FJRI President William Large praised the ruling.

“The Florida Supreme Court ruled that if there is competent substantial evidence of fraud in a case, the trial court has the discretion to dismiss the case,” Large told The Florida Record. “The court concluded that dismissal of the entire complaint was reasonable given the abundance and gravity of plaintiff’s lies.
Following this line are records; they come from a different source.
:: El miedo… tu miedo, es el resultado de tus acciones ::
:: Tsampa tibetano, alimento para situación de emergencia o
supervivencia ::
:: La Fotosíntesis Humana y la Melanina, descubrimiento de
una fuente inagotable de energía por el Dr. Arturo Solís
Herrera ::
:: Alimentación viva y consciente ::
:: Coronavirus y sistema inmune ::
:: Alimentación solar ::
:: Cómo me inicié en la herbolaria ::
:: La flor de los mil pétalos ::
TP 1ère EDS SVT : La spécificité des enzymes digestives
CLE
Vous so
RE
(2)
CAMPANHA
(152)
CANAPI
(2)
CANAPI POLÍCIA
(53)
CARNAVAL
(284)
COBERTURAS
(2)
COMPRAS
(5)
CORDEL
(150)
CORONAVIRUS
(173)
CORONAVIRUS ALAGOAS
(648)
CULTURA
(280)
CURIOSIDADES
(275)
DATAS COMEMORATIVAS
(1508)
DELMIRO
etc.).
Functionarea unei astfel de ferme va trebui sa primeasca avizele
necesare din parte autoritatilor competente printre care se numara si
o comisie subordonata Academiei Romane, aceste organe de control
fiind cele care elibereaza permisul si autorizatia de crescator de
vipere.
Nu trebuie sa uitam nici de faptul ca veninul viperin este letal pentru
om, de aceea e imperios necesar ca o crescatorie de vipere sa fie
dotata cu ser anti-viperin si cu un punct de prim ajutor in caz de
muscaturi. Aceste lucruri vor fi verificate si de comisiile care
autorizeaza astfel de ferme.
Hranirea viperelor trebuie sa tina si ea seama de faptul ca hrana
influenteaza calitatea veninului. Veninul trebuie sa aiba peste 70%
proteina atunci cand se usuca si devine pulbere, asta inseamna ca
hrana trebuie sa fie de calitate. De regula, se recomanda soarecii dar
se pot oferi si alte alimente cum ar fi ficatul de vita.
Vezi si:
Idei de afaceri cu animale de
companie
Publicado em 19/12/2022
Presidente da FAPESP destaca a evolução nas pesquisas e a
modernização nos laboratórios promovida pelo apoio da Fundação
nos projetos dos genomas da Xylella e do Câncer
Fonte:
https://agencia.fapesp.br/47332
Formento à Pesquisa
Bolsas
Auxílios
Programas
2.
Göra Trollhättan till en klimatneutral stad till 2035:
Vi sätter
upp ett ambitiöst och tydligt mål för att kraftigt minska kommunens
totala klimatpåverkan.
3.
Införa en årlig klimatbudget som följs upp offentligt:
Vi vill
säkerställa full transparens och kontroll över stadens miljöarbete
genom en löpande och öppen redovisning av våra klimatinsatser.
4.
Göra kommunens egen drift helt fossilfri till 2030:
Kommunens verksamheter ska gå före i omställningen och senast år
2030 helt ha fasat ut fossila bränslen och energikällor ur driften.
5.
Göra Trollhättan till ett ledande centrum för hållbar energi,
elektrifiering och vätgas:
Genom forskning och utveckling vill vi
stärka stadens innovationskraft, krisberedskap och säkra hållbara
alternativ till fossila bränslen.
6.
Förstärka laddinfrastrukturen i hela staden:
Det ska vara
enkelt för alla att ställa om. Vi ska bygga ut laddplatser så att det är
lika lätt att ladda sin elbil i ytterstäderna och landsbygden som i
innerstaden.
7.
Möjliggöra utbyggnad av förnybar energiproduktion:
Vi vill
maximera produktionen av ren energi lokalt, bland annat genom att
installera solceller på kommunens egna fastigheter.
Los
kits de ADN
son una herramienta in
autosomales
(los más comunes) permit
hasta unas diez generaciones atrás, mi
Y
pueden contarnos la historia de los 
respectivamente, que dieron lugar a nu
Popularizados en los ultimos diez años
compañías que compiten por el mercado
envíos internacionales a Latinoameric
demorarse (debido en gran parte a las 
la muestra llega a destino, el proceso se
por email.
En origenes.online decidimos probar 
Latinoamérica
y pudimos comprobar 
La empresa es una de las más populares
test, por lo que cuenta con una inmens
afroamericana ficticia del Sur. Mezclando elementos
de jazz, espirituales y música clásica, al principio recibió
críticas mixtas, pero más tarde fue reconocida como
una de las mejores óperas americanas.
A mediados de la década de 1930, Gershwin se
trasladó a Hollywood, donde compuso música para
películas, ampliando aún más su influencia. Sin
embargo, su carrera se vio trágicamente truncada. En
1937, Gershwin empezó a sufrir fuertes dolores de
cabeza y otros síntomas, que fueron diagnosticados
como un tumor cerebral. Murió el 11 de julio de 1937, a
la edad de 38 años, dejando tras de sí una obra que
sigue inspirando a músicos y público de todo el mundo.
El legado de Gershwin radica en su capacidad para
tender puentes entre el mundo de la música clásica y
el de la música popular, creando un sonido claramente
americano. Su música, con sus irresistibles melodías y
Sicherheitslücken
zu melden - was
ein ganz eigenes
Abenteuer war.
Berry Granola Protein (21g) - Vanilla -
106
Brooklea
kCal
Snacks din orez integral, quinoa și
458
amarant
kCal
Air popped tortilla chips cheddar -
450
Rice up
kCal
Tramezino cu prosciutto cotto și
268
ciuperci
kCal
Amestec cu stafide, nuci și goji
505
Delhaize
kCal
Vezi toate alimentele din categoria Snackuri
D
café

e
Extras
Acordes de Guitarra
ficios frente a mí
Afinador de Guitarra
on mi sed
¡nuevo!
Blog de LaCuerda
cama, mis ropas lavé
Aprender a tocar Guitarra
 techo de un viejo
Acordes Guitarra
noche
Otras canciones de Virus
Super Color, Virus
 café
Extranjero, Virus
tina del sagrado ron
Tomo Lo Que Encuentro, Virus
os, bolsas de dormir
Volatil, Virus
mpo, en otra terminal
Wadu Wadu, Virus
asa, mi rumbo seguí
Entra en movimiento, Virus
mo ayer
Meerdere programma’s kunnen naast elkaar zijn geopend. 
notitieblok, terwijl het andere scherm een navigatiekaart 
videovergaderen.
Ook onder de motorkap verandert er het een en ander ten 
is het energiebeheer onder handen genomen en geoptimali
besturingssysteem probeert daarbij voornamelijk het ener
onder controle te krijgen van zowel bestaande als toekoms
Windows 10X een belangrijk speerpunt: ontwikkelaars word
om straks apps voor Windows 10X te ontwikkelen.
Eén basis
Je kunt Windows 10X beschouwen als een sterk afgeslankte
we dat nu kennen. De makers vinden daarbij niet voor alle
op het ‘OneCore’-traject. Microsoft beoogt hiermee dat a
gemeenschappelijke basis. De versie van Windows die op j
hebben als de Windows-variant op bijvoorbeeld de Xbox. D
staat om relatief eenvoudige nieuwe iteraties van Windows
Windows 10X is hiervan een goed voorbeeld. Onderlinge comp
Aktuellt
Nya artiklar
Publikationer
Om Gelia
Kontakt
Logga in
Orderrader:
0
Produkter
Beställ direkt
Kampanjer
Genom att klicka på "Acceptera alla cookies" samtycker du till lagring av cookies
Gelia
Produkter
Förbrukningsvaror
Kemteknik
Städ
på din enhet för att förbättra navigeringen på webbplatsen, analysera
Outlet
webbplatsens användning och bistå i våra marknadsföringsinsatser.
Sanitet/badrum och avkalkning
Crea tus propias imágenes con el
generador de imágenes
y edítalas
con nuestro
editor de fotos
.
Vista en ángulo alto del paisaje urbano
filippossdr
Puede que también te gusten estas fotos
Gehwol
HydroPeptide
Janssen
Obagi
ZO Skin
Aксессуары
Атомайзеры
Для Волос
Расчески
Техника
This opinion will now be the standard for trial judges to deal with fraud in their courtrooms.

“It is a new day in Florida: fraud and lies will now lead to the swift dismissal of claims.”

The Supreme Court held that the traditional abuse of discretion standard applies to a trial court’s decision on which sanction to impose on a litigant who commits fraud on the court, not a “more stringent” or “narrowed” abuse of discretion standard.

The court approved of the First District’s approach in Pro Choice, holding that a trial court’s factual findings on fraud should be reviewed for competent and substantial evidence, its legal conclusion on whether the facts amount to fraud on the court should be reviewed de novo and its choice of sanction should be reviewed for abuse of discretion.

The court rejected the “more stringent” or “narrowed” abuse of discretion standard used by the Third and Fourth Districts because it is based on flawed justifications and resulted in unpredictable and inconsistent application by appellate courts.

“For the reasons set out above, we quash the Fourth District’s decision in Goga and remand for reinstatement of the trial court’s order dismissing Goga’s entire complaint with prejudice,” the opinion stated.

FJRI was represented by Large and by Tiffany Roddenberry and Kathryn Isted of Holland & Knight.